| Requirement |
Go through the records and report each line in which the word "Left" occurs.
+++ Material supplied
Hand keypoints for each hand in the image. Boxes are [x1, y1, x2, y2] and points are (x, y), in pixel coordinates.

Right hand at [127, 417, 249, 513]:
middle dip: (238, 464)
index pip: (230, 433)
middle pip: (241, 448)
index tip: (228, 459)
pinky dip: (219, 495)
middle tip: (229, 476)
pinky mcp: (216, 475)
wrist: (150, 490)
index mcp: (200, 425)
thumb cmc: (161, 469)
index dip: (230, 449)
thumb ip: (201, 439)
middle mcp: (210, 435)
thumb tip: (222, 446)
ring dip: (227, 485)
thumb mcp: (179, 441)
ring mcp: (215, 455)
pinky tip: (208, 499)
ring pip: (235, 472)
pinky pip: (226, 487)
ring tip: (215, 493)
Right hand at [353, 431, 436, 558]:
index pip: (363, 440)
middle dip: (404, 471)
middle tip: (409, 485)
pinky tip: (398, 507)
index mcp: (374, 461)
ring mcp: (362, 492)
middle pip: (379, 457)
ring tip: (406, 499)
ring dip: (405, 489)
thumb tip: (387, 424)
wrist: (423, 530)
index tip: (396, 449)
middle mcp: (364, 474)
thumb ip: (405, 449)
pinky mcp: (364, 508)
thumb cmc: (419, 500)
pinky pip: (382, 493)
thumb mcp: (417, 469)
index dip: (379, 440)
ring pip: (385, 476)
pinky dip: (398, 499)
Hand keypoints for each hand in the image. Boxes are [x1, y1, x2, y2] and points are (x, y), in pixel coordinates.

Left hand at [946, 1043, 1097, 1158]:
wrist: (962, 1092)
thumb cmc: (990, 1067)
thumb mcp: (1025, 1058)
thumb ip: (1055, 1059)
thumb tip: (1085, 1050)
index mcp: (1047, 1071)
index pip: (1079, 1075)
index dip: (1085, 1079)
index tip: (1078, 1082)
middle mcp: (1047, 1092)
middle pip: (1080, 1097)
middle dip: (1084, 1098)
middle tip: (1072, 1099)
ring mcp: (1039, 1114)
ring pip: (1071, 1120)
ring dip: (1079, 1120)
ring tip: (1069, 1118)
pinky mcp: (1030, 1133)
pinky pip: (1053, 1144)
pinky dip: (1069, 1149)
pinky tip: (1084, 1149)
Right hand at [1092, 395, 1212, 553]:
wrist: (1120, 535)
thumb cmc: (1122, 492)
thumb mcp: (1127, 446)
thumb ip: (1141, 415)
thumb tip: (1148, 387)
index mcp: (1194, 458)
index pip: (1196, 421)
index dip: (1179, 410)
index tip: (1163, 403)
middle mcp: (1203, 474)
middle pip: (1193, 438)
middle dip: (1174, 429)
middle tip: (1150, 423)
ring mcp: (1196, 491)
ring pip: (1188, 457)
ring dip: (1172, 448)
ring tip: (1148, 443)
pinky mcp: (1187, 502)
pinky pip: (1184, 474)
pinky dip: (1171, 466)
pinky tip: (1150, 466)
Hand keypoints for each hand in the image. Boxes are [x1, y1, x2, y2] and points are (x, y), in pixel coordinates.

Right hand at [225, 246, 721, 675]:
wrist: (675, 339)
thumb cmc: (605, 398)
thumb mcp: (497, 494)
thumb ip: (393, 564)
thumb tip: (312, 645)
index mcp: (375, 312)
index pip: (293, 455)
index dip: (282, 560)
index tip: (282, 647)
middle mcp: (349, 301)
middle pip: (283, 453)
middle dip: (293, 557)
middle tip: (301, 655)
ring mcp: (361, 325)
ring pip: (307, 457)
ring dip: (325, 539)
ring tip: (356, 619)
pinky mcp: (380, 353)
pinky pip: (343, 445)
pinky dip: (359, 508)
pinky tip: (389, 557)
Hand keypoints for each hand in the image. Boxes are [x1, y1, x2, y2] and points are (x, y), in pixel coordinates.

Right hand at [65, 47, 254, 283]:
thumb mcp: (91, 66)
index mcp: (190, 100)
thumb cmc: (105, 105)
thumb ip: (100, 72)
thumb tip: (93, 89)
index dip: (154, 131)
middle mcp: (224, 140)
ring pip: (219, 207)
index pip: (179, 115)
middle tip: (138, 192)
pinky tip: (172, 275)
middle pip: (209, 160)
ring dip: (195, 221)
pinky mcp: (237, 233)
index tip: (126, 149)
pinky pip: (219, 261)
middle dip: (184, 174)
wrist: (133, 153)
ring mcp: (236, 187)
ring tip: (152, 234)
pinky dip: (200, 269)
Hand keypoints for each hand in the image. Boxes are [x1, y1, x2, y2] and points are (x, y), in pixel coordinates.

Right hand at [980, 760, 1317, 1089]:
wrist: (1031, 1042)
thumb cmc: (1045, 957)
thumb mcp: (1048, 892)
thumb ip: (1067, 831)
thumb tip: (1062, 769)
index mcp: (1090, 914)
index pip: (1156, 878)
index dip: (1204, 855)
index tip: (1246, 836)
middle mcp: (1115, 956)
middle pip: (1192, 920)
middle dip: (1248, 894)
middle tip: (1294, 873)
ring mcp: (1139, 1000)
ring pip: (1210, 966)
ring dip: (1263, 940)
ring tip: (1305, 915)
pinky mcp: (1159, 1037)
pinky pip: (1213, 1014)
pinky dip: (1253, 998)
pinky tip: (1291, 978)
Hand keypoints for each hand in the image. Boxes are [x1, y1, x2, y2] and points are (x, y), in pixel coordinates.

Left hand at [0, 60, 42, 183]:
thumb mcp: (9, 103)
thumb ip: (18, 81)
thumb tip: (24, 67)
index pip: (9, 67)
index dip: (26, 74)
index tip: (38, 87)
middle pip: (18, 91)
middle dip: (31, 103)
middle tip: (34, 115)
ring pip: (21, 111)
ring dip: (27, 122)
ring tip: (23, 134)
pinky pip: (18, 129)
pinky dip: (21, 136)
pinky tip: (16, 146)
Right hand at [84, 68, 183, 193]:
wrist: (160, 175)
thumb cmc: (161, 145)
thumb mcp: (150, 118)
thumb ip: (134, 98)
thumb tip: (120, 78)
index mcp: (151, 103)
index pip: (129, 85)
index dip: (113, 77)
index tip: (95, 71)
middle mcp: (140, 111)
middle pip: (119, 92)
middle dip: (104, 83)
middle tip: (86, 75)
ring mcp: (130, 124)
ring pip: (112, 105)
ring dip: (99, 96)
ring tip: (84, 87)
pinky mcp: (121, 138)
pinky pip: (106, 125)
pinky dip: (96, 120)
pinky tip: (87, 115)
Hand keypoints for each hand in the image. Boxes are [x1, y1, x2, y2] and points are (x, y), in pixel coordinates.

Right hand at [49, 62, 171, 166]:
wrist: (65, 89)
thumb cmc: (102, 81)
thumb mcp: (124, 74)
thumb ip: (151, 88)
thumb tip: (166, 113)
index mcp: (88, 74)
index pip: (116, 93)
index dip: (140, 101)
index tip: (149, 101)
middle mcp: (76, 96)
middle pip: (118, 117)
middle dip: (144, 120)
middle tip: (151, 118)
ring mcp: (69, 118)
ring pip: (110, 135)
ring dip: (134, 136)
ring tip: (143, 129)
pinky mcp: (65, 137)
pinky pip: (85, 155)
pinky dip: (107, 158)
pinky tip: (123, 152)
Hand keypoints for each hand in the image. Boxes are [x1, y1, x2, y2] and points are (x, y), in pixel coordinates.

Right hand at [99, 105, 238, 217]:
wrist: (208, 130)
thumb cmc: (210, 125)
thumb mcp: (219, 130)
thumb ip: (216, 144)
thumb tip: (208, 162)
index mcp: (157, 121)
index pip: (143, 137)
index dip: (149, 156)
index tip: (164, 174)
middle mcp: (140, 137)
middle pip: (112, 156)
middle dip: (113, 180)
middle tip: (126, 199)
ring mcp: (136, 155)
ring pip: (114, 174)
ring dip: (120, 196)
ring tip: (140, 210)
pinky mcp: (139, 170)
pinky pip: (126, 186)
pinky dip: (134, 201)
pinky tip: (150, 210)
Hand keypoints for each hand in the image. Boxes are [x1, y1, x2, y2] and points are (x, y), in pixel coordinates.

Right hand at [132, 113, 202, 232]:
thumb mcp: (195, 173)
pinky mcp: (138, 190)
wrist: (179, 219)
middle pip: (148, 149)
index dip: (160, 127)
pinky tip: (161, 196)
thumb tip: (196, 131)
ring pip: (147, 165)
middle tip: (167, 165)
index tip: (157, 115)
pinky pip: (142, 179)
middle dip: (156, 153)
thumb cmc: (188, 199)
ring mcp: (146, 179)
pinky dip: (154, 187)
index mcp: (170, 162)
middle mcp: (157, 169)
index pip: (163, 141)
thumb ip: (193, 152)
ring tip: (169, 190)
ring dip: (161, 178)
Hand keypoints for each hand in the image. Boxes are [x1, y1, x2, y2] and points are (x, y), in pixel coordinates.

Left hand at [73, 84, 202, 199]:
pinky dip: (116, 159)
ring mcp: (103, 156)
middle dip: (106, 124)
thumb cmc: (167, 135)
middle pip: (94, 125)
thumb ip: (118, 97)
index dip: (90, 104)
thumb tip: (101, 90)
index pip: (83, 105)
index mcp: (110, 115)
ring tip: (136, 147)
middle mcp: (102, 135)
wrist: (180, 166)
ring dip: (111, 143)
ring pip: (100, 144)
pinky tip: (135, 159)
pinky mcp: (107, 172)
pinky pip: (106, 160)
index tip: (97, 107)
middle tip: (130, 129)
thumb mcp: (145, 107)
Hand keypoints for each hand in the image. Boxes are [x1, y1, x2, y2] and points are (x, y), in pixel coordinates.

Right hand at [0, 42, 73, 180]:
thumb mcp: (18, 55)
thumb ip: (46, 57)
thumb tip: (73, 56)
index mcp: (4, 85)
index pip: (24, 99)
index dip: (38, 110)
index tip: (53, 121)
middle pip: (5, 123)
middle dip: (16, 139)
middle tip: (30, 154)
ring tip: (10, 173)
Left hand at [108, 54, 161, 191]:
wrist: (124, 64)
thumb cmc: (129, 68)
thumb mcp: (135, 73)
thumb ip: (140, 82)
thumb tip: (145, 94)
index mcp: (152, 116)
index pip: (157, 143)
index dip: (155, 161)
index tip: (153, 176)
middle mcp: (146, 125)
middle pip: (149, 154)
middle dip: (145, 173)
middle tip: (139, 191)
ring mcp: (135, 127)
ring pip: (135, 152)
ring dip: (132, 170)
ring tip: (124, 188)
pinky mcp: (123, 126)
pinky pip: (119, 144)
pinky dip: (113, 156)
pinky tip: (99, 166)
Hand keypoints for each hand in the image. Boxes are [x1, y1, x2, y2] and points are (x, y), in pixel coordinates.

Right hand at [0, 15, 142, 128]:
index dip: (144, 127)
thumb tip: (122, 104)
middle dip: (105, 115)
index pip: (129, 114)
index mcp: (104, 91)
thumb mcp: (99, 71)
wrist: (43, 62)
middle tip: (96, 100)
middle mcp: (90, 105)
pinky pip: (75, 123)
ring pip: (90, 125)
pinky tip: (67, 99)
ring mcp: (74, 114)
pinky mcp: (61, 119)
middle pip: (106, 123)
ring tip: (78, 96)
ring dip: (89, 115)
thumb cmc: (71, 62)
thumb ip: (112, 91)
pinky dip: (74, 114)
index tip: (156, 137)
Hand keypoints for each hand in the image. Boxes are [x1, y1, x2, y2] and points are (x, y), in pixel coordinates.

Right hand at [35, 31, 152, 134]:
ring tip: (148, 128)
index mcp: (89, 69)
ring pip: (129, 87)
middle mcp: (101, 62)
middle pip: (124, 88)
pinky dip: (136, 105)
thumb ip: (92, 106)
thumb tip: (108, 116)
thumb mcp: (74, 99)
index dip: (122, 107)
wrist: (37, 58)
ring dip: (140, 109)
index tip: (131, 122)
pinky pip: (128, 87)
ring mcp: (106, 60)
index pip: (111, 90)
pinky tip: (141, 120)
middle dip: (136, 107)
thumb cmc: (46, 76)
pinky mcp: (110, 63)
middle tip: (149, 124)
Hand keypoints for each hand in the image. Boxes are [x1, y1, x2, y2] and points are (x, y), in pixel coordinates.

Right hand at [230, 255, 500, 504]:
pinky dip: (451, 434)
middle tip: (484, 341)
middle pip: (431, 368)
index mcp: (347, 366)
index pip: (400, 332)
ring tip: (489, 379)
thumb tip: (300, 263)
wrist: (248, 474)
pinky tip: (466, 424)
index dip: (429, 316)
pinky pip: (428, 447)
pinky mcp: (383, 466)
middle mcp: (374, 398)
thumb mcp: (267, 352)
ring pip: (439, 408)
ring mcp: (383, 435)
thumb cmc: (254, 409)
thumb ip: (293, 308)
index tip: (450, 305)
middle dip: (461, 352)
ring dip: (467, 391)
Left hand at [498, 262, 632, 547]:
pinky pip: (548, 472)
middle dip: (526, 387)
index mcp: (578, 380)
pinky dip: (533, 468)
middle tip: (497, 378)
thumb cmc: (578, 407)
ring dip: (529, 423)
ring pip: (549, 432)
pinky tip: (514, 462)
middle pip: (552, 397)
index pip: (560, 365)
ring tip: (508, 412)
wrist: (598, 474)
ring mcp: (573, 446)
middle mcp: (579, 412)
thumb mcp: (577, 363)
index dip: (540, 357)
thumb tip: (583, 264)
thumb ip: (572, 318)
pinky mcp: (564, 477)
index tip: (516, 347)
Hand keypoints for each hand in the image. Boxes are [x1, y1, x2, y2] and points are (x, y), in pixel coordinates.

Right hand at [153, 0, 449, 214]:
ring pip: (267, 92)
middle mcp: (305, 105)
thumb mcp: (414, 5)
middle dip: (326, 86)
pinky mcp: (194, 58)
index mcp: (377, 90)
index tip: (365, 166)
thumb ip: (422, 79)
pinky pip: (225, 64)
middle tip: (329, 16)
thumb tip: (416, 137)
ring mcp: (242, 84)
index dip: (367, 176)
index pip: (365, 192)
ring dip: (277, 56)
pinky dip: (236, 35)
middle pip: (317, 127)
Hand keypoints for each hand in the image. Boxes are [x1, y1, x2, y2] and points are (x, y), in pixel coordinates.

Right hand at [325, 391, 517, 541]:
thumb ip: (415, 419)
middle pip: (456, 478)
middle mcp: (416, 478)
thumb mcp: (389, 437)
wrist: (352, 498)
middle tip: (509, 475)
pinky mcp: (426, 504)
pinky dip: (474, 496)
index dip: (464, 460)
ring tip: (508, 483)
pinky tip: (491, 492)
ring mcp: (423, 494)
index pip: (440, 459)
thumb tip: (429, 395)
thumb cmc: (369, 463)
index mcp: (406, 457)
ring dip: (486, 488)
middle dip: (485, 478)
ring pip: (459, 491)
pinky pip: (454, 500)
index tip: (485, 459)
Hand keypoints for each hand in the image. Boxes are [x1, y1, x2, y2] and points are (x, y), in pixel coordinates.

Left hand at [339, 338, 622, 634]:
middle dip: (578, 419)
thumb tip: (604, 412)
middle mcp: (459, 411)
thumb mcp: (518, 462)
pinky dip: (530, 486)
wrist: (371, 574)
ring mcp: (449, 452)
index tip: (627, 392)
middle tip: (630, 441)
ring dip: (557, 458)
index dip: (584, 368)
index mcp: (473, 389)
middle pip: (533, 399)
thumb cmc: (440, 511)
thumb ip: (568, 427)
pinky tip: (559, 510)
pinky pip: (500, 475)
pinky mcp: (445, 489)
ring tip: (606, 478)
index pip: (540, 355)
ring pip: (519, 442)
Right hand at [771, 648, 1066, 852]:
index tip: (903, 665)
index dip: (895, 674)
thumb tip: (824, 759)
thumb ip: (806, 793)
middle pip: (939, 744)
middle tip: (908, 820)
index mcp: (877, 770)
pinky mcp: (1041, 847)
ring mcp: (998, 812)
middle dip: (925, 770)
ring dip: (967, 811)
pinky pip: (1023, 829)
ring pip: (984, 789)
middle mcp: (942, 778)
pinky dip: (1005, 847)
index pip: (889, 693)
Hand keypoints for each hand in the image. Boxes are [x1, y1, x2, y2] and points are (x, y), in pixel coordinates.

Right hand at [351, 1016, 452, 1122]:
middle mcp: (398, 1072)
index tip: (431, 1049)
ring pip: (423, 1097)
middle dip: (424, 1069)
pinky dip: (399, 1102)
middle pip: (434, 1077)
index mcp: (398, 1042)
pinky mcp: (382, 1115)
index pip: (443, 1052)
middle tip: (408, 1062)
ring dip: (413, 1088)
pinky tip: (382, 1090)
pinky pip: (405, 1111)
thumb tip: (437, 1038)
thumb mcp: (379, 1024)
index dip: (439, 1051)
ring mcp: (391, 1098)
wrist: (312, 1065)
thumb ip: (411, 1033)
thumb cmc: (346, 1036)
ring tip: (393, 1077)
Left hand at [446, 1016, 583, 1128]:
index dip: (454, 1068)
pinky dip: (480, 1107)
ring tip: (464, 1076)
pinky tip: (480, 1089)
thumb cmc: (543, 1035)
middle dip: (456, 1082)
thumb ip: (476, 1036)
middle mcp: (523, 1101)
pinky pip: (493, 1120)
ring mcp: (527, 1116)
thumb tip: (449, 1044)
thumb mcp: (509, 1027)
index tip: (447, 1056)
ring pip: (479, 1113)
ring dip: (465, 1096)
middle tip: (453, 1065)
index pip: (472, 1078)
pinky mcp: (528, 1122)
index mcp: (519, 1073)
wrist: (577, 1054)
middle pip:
++++++
| Solved problem |
Left hand at [946, 1043, 1097, 1158]:
Left hand at [0, 60, 42, 183]:
Left hand at [73, 84, 202, 199]:
Left hand at [108, 54, 161, 191]:
Left hand at [498, 262, 632, 547]:
Left hand at [339, 338, 622, 634]:
Left hand at [446, 1016, 583, 1128]:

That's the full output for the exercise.